Rio de Janeiro, 2074. Enquanto Tamara ajeitava os discos na estante, Nôa terminava de pendurar os enfeites na árvore. Um boneco de neve, uma bota velha e uma estrela meio torta no topo. Tamara botou pra tocar na vitrola um som das antigas: “O nosso amor/ vai ser assim/ eu pra você/ você pra mim/ tristeza/ eu não quero nunca mais/ vou fazer você feliz/ vou querer viver em paz/ o destino é quem me diz”. Tamara deu uns passos de dança e se aproximou:
— Nôa, vai ajudar teu pai acender a lareira. Tá nevando de novo.
Foi logo depois do caos climático que quase todo dia é a mesma coisa. Primeiro um calor insuportável, sol de rachar. Depois chuva pesada, vento forte. O dia escurece, fica frio. Daí a neve. Neve, mané. Muita coisa.
Não foi só por aqui que o clima bugou. As águas cristalinas do mar do Caribe congelaram, uma tempestade de areia cobriu a Noruega e o céu do Equador, da floresta até a Cordilheira dos Andes, ficou multicolorido, tomado pela Aurora Boreal.
Enquanto alguns se resignaram e pensaram que dessa vez seria o fim dos tempos, o apocalipse, o destino inevitável da humanidade, para outros, a incerteza climática fomentou novas tradições, rituais e seitas. Uma babel de éticas. Logo, os “gurus” do clima declararam ser capazes de reverter esses fenômenos extremos. Puro charlatanismo e desespero.
Sem a internet, sistemas colapsaram e o conceito de “streaming” virou lenda. A tecnologia, em outros tempos onipresente, foi substituída por processos manuais.
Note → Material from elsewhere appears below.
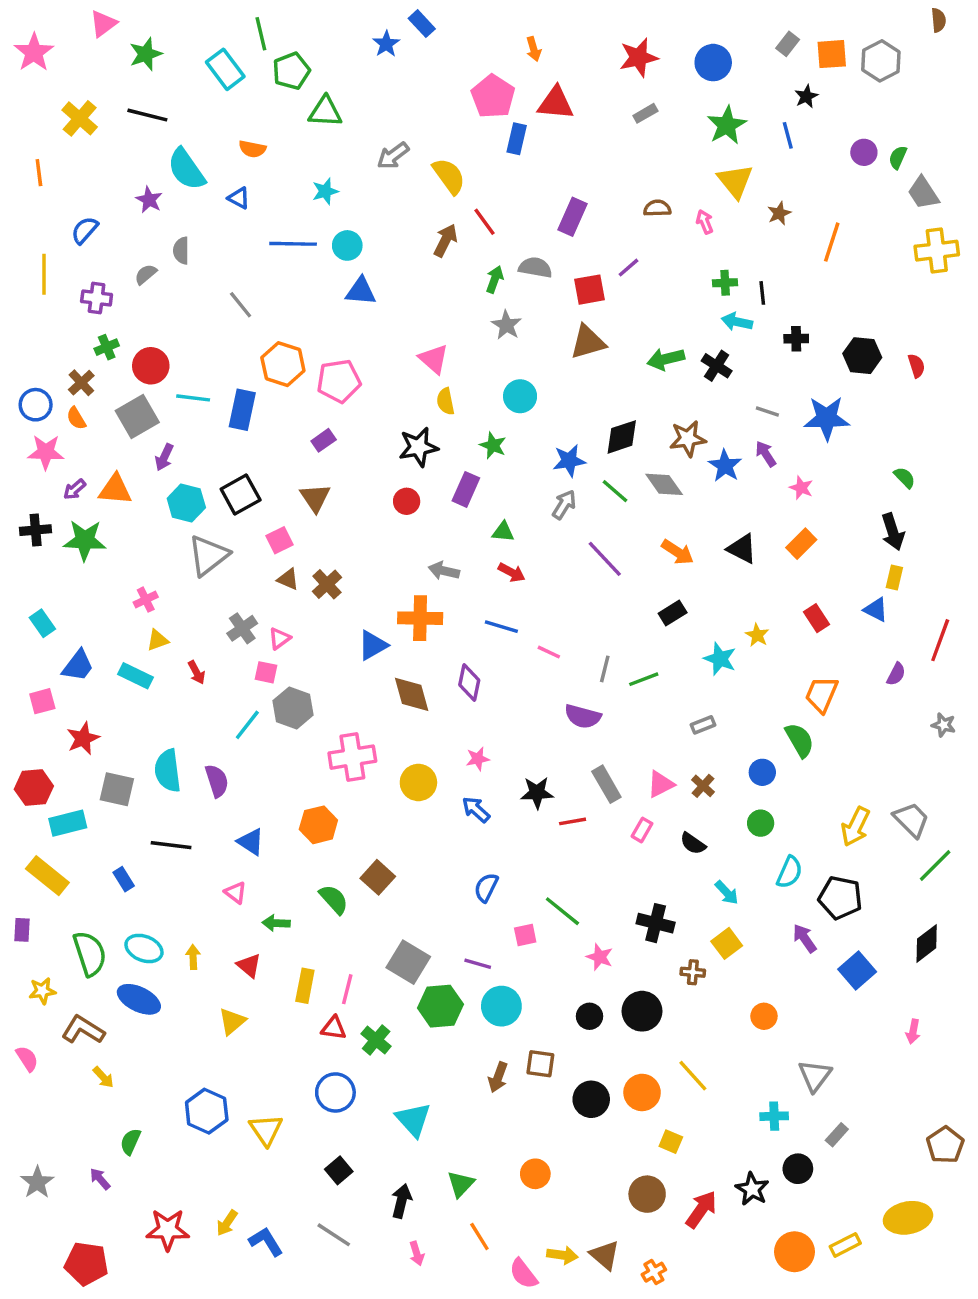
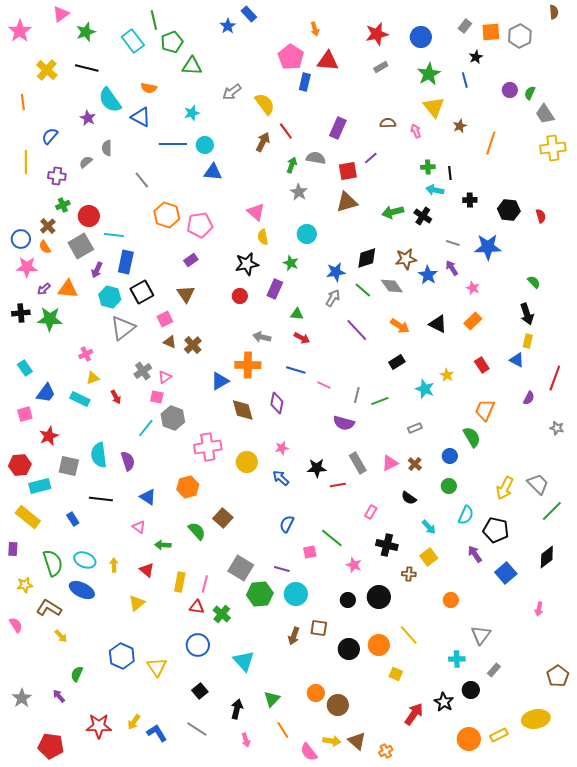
blue triangle: (239, 198) -> (141, 117), size x1.5
blue rectangle: (242, 410) -> (126, 262), moved
pink rectangle: (642, 830) -> (371, 512), moved
brown circle: (647, 1194) -> (338, 705), moved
As notícias correm lentamente, informação voltou a ser privilégio de quem pode pagar os impressos. Para uma sociedade acostumada com o imediato, foi insuportável.
Os governantes, assustados com o comportamento irascível da população, aboliram do calendário as datas comemorativas e os feriados. Agora era cada um por si. Mesmo. Trabalhe ou festeje o que bem entender, a hora que quiser. O que for possível realizar no improviso, no “calor” do momento, tá valendo. A expressão “É o que tem pra hoje” virou artigo único da Constituição.
Nôa desceu da laje e encontrou o pai abaixado em frente a lareira, mexendo em umas lascas de madeira e um resto de brasa. As mãos dele tremiam ligeiramente.
— A mãe pediu pra te ajudar.
Zaion ergueu os olhos, um sorriso sem jeito.
— Traz o Querosene Jacaré lá da cozinha, filha.
Eles eram uma dessas poucas famílias resilientes que redescobriram habilidades esquecidas: costurar a própria roupa ou cultivar uma horta que agora recebe a chuva que cai como uma força primitiva. O céu estava roxo, cinza e dourado. Nuvens imensas num céu indeciso. Nôa, Zaion e Tamara observavam, abraçados, tudo se sacudir com o vento lá fora. Até que, a chuva se dissipa e novamente surge o sol.
Nôa se desvencilhou dos pais, correu pra fora de casa, sentou na calçada e aproveitou aquela réstia de luz. Sabe lá quando faria sol de novo. Ficou ali cerrando os olhos para enxergar na claridade e, distraída, nem percebeu Zaion e Tamara se juntarem a ela.
Ouviram ao longe, um grupo de pessoas cantando pela rua molhada: “O nosso amor/ vai ser assim/ eu pra você/ você pra mim…” era um bloco passando saudoso e sedutor. Certas coisas não morrem.